OECD Americas (Canada, Mexico and the United States) have seen the highest output of all regions in 2013, averaging 18.08 MMBOPD and representing growth of 1.35 MMBOPD over the previous year. It also represents the fifth consecutive year of significant growth. Most of this has come from US tight oil supply and NGL production from shale gas, together with output from Canadian oil sands.

“In 2014, US tight oil is seen growing by 0.89 MMBOPD, with Canadian oil sands expected to climb by 0.20 MMBOPD”, says the MOMR. Non-OPEC oil supply growth in 2013 has been revised up by 0.43 MMBOPD, since the initial forecast, to currently stand at 1.35MMBOPD. This revision has been mainly driven by the US and Canada, which compensated for outages in some non-OPEC countries.

The second highest growth in 2013 came from Canadian oil sands, which increased by 0.23 MMBOPD to average 4.01 MMBOPD, followed by Russia, the Sudans, China, Colombia, Kazakhstan and Brazil. Countries experiencing a decline in oil production in 2013 were the UK and Norway with minus 80,000 BOPD each. Syria and Yemen also declined by 120,000BOPD and 40,000 BOPD, respectively, while Indonesian oil supply declined by 50,000BOPD, and Mexico and Azerbaijan experienced lower output of 30,000 BOPD each. Factors contributing to a decline in non-OPEC oil production were mainly geopolitical developments, larger-than expected field declines, extended maintenance, and unexpected technical failures.

“Global oil supply totaled more than 90 MMBOPD in 2013”, the MOMR says. “OPEC crude oil production, according to secondary sources, averaged 30.21 MMBOPD in 2013. OPEC NGLs rose by 0.09 MMBOPD to average 5.66 MMBOPD. As a result, the share of OPEC’s total liquids production stood at 39.9%”.

For 2014, non-OPEC production growth is expected to average 1.38 MMBOPD. Much of this growth is expected to come from non-conventional sources as well as Brazil’s deep offshore and biofuels by 0.15 MMBOPD. Meanwhile, North Sea production is expected to see a continued decline; however, due to new investment, mainly in Norway, the rate of decline is expected to decrease.
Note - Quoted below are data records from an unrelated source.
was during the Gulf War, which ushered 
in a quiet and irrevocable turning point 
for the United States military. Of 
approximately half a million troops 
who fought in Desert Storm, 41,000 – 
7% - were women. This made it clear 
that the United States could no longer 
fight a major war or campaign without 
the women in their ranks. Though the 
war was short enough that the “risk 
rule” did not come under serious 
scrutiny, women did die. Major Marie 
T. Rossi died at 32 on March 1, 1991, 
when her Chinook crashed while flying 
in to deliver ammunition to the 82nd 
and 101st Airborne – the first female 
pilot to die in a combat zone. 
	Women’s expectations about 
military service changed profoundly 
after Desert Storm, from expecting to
Unexpected outages such as at the Kashaghan field – which has pushed back production to 2016 – are likely to limit further growth in non-OPEC supply.

“Along with the on-going increase in non-OPEC supply, current OPEC production will contribute to fully meet expected demand, resulting in a fairly balanced market in 2014”, the report says.